Even before coronavirus, the Crime Report 2020 said that 83 percent of people in the convenience store sector have been subjected to verbal abuse over the previous year and there were more than 50,000 incidents of violence estimated, with 25 percent of incidents resulting in injury.
Most businesses are giving staff body worn cameras in violence hotspots with John Lewis introducing them at all its branches and Waitrose supermarkets.
Building society Nationwide said: “Between December 2019 and July 2020 the number of incidents logged rose by a shocking 300 percent.
In December 2020, the number of incidents registered that month were still 86 percent higher than December 2019.
“The nature of abuse and attacks are wide-reaching, and include 34 threats to kill, 26 members of staff assaulted, and 26 ‘Covid-related’ incidents.”
The Co-op said it saw “a rise of over 450 per cent in five years from 109 violent crimes in Q4 2015 to 629 crimes in Q4 2020.”
It said at the start of 2020 police forces did not attend two-thirds of all incidents in reported in stores across the country.
The retailer reported one security guard being stabbed with a needle by a woman shoplifter who later returned with her boyfriend who also attacked him.
Labour MP Alex Norris has been trying since last year, through a Private Members’ Bill to create the offence through an Assaults on Retail Workers (Offences) Bill, without success and last month a Parliamentary debate concluded current laws were sufficient.The Police, Crime, Sentencing and Courts Bill will receive its third reading in Parliament on Monday.
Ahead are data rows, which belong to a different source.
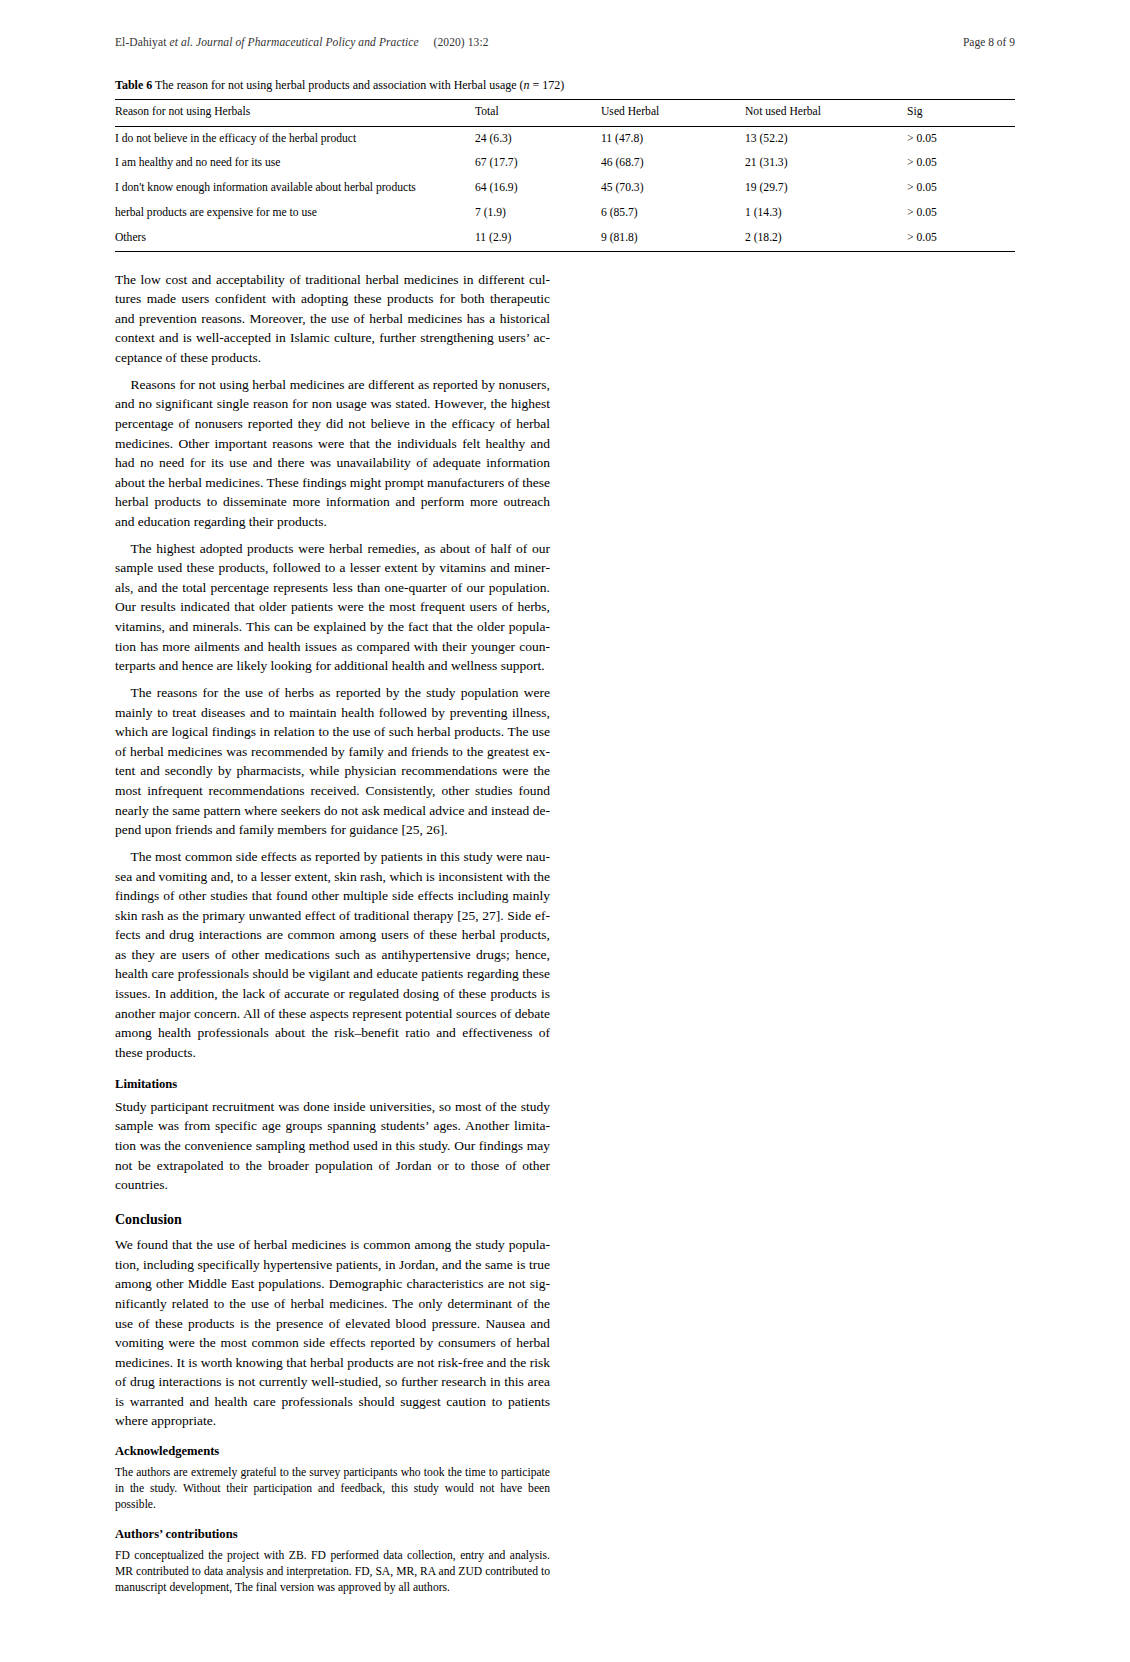El-Dahiyat et al. Journal of Pharmaceutical Policy and Practice (2020) 13:2
Page 8 of 9
Table 6 The reason for not using herbal products and association with Herbal usage (n = 172)
| Reason for not using Herbals | Total | Used Herbal | Not used Herbal | Sig |
| --- | --- | --- | --- | --- |
| I do not believe in the efficacy of the herbal product | 24 (6.3) | 11 (47.8) | 13 (52.2) | > 0.05 |
| I am healthy and no need for its use | 67 (17.7) | 46 (68.7) | 21 (31.3) | > 0.05 |
| I don't know enough information available about herbal products | 64 (16.9) | 45 (70.3) | 19 (29.7) | > 0.05 |
| herbal products are expensive for me to use | 7 (1.9) | 6 (85.7) | 1 (14.3) | > 0.05 |
| Others | 11 (2.9) | 9 (81.8) | 2 (18.2) | > 0.05 |
The low cost and acceptability of traditional herbal medicines in different cultures made users confident with adopting these products for both therapeutic and prevention reasons. Moreover, the use of herbal medicines has a historical context and is well-accepted in Islamic culture, further strengthening users’ acceptance of these products.
Reasons for not using herbal medicines are different as reported by nonusers, and no significant single reason for non usage was stated. However, the highest percentage of nonusers reported they did not believe in the efficacy of herbal medicines. Other important reasons were that the individuals felt healthy and had no need for its use and there was unavailability of adequate information about the herbal medicines. These findings might prompt manufacturers of these herbal products to disseminate more information and perform more outreach and education regarding their products.
The highest adopted products were herbal remedies, as about of half of our sample used these products, followed to a lesser extent by vitamins and minerals, and the total percentage represents less than one-quarter of our population. Our results indicated that older patients were the most frequent users of herbs, vitamins, and minerals. This can be explained by the fact that the older population has more ailments and health issues as compared with their younger counterparts and hence are likely looking for additional health and wellness support.
The reasons for the use of herbs as reported by the study population were mainly to treat diseases and to maintain health followed by preventing illness, which are logical findings in relation to the use of such herbal products. The use of herbal medicines was recommended by family and friends to the greatest extent and secondly by pharmacists, while physician recommendations were the most infrequent recommendations received. Consistently, other studies found nearly the same pattern where seekers do not ask medical advice and instead depend upon friends and family members for guidance [25, 26].
The most common side effects as reported by patients in this study were nausea and vomiting and, to a lesser extent, skin rash, which is inconsistent with the findings of other studies that found other multiple side effects including mainly skin rash as the primary unwanted effect of traditional therapy [25, 27]. Side effects and drug interactions are common among users of these herbal products, as they are users of other medications such as antihypertensive drugs; hence, health care professionals should be vigilant and educate patients regarding these issues. In addition, the lack of accurate or regulated dosing of these products is another major concern. All of these aspects represent potential sources of debate among health professionals about the risk–benefit ratio and effectiveness of these products.
Limitations
Study participant recruitment was done inside universities, so most of the study sample was from specific age groups spanning students’ ages. Another limitation was the convenience sampling method used in this study. Our findings may not be extrapolated to the broader population of Jordan or to those of other countries.
Conclusion
We found that the use of herbal medicines is common among the study population, including specifically hypertensive patients, in Jordan, and the same is true among other Middle East populations. Demographic characteristics are not significantly related to the use of herbal medicines. The only determinant of the use of these products is the presence of elevated blood pressure. Nausea and vomiting were the most common side effects reported by consumers of herbal medicines. It is worth knowing that herbal products are not risk-free and the risk of drug interactions is not currently well-studied, so further research in this area is warranted and health care professionals should suggest caution to patients where appropriate.
Acknowledgements
The authors are extremely grateful to the survey participants who took the time to participate in the study. Without their participation and feedback, this study would not have been possible.
Authors’ contributions
FD conceptualized the project with ZB. FD performed data collection, entry and analysis. MR contributed to data analysis and interpretation. FD, SA, MR, RA and ZUD contributed to manuscript development, The final version was approved by all authors.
In the letter to Mr Johnson the industry leaders said: “One business reports a 76 percent increase in abuse and a ten percent increase in violent attacks during Covid-19, of which over half involved a weapon, and many of our colleagues have been coughed at or spat on.
“This was a very serious issue for retailers long before the pandemic and the situation cannot be allowed to get any worse – there is a clear need now for better protection in law for retail workers.”
Retailers are spending record amounts on crime prevention and have invested £1.2 billion in the past year, the BRC said.
“Behind each of these statistics is a person, a family, colleagues and communities that have to cope with this trauma.
“No-one should go to work fearing for their safety, yet many retail workers have come to see it as part of the job – this can’t go on.”